Die sog. Permanent Generation hält alle langlebigen Objekte, so langelebig dass die Sun JVM sie nie wieder abräumt AFAIK. Dazu gehören zum Beispiel Klassenobjekte ansich (Class), die mal vom Classloader geladen wurden, irgendwann ist die PermGen dicht, ist zB. ein Problem für die meisten Server die lange laufen und wo Anwendungen ge-updatet werden.

In dieses Thema solltest du dich mal reinlesen, ist wichtig 

Keine Ahnung was Netbeans da macht, das Problem sollte aber verschwinden wenn der Tomcat Server neugestartet wird.

Kann mich gerade nicht erinnern, mit welchen Speichereinstellungen der TC in der Standardkonfig anläuft, wenn es wirklich die üblichen 64 MiB sind, erklärt das einiges, das reicht auf keinen Fall.
Noch ein Wort zu Ubuntu und Tomcat, ich hoffe du "installierst" nciht über apt-get/aptitude, am besten das TC Archiv runterladen, entpacken  und nutzen, die Version in den Repos ist imho verhunzt.


----------



## MQue (6. Sep 2009)

maki hat gesagt.:


> Die sog. Permanent Generation hält alle langlebigen Objekte, so langelebig dass die Sun JVM sie nie wieder abräumt AFAIK. Dazu gehören zum Beispiel Klassenobjekte ansich (Class), die mal vom Classloader geladen wurden, irgendwann ist die PermGen dicht, ist zB. ein Problem für die meisten Server die lange laufen und wo Anwendungen ge-updatet werden.
> 
> In dieses Thema solltest du dich mal reinlesen, ist wichtig
> 
> ...



ich hab mir diese 2 Blogs mal durchgelesen, da wurde mir klar das der Fehler auch bei mir liegen könnte  Frank Kieviet : Weblog

Ich war auch der Meinung, dass die Fehlermeldung weg ist, wenn ich den Tomcat neu starte aber dem war nicht so, das irritiert mich ein bisschen, 

Ich habe jetzt Netbeans neu installiert (eine Version höher), jetzt bekomme ich diese Fehlermeldung mal nicht (hab aber auch noch nicht deployed - da mit dieser höheren Version von NetBeans meine Projekte nicht mehr funktionieren - , nur mal gestartet)
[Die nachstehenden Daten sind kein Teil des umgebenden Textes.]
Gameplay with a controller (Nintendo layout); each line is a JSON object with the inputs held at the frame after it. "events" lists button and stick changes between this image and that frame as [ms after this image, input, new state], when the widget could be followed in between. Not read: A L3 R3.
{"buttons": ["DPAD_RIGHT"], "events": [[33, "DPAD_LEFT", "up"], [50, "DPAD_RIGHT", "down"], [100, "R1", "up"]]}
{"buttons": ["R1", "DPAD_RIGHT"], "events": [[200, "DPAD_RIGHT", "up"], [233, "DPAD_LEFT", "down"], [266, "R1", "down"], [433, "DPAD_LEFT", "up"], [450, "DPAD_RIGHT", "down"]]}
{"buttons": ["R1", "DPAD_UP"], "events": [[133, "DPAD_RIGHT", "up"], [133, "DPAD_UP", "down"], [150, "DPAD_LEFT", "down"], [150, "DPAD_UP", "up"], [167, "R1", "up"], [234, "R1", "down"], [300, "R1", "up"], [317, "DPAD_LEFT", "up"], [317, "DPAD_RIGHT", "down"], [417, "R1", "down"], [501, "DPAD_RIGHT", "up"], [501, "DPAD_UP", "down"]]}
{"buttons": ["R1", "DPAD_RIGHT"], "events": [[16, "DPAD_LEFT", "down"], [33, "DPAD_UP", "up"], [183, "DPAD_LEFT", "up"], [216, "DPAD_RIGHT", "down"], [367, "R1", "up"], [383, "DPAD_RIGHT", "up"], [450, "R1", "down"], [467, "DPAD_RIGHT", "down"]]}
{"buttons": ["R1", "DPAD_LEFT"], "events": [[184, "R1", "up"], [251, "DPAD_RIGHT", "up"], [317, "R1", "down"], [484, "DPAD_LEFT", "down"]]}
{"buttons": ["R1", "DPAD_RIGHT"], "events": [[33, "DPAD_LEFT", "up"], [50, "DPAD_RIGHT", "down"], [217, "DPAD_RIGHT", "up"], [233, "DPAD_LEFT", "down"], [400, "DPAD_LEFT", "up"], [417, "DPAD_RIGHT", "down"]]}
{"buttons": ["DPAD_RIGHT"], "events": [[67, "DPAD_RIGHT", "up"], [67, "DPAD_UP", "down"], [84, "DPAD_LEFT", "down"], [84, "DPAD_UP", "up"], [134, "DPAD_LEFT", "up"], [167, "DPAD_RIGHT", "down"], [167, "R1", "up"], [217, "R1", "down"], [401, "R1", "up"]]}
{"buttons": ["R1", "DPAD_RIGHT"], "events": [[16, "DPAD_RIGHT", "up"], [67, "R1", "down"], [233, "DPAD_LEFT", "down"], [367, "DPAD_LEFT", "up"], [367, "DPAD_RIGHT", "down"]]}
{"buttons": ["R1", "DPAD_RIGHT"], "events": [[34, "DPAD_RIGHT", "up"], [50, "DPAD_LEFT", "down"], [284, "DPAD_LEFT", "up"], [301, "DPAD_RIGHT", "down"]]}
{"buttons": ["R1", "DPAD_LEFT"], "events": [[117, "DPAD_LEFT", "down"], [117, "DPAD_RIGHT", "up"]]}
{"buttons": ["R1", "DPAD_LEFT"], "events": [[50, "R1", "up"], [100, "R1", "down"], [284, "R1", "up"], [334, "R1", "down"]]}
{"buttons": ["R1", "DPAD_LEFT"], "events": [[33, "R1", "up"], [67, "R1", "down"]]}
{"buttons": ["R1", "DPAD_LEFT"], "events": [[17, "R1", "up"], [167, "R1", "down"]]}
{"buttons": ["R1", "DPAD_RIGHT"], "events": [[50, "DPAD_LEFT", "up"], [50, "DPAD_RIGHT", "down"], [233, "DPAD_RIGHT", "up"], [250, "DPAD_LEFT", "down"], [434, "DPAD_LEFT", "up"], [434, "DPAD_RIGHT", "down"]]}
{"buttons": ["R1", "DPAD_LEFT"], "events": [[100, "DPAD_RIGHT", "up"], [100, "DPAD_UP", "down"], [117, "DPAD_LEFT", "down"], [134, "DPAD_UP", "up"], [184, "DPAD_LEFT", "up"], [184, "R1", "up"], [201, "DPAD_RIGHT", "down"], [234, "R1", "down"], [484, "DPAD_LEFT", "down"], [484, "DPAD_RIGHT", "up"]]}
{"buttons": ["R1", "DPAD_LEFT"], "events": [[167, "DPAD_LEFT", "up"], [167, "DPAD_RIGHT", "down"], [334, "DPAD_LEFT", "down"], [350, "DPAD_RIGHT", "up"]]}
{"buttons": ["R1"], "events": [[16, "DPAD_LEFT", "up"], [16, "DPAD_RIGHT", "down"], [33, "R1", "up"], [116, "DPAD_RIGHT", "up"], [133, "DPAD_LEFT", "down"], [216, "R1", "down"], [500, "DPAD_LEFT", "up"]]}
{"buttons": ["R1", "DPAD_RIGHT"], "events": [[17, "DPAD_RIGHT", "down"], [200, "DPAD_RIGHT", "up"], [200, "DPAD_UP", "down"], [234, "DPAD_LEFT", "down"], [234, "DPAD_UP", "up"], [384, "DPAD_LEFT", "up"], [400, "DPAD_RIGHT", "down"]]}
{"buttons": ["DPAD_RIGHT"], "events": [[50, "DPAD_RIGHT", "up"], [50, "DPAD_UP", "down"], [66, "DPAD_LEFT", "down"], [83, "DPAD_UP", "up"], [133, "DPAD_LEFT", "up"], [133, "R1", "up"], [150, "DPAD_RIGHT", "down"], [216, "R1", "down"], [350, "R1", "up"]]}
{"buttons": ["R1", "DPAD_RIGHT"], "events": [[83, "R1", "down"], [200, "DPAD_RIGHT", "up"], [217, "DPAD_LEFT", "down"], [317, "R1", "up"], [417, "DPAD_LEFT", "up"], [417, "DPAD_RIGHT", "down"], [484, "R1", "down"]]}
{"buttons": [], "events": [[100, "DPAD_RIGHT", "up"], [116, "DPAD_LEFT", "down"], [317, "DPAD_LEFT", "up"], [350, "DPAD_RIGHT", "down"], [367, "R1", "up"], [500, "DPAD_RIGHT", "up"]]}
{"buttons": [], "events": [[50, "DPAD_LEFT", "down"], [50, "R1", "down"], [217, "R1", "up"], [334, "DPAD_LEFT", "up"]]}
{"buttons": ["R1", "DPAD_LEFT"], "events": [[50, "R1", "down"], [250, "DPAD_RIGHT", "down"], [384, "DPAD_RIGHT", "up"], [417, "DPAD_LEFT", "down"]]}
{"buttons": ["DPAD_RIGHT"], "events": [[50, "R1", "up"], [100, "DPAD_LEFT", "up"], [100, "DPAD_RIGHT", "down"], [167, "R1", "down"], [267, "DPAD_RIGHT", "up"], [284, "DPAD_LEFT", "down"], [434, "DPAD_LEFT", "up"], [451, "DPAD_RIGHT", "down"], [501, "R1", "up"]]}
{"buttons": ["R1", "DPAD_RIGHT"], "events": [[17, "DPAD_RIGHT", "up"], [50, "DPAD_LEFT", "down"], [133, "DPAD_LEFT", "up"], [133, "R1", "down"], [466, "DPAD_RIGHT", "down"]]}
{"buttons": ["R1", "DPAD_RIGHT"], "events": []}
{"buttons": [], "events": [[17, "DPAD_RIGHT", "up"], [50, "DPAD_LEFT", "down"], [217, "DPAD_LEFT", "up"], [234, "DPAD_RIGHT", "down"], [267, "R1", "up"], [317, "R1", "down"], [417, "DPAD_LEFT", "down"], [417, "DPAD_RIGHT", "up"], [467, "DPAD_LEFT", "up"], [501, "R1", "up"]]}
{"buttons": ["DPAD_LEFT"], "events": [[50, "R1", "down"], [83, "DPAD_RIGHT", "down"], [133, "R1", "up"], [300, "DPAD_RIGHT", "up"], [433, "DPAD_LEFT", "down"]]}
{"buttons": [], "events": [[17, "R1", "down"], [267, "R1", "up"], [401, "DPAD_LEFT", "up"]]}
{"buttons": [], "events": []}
Ich verwende in meinem Projekt Hibernate, vielleicht liegt da der Fehler in meiner Implementierung (im der Mitte des Stacktrace waren ein paar Klassen von meiner Hibernate- Implementierung angeführt), 
Ich werde es jetzt so machen, wie du vorgeschlagen hast -> mit Spring und Hibernate - ohne InitSessionFactory, auch werd ich Struts einbauen, oder sollte ich statt Struts JSF verwenden (Kenn mich mit beiden noch nicht so richtig aus, weiß nur, dass Struts das MVC nachbildet und deklarativ einiges gemacht werden kann).

Auch bin ich mir nicht sicher ob ich Hibernate noch verwenden soll, da es ja in diese Richtung was neues gibt, hab ich hier in diesem Forum gelesen (mir fällt der Name jetzt gerade nicht ein).

Könntet Ihr mir vielleicht in diese Richtung ein paar Tips geben.

Vielen Dank,
lg


----------



## maki (6. Sep 2009)

Bekommst du den Fehler in Netbeans?
Dann solltest du den Speicher von Netbeans erhöhen, inkl. PermGen Space, da Netbeans mit einer minimal Speicher Konfig kommt die imho nie ausreicht sobald JEE im Spiel ist, dazu die Datei [c]/etc/netbeans.conf[/c] abändern.

Ob du Struts oder JSF einsetzen willst, oder Wicket oder oder oder... die Entscheidung kann ich dir nicht abnehmen, struts jedoch scheint definitiv auf dem absteigenden Ast zu sein...

Alternative zu Hibernate? Du meinst wohl EclipseLink, anders als Hibernate werden hier keine Proxies verwendet, macht die Sache einfacher imho.


----------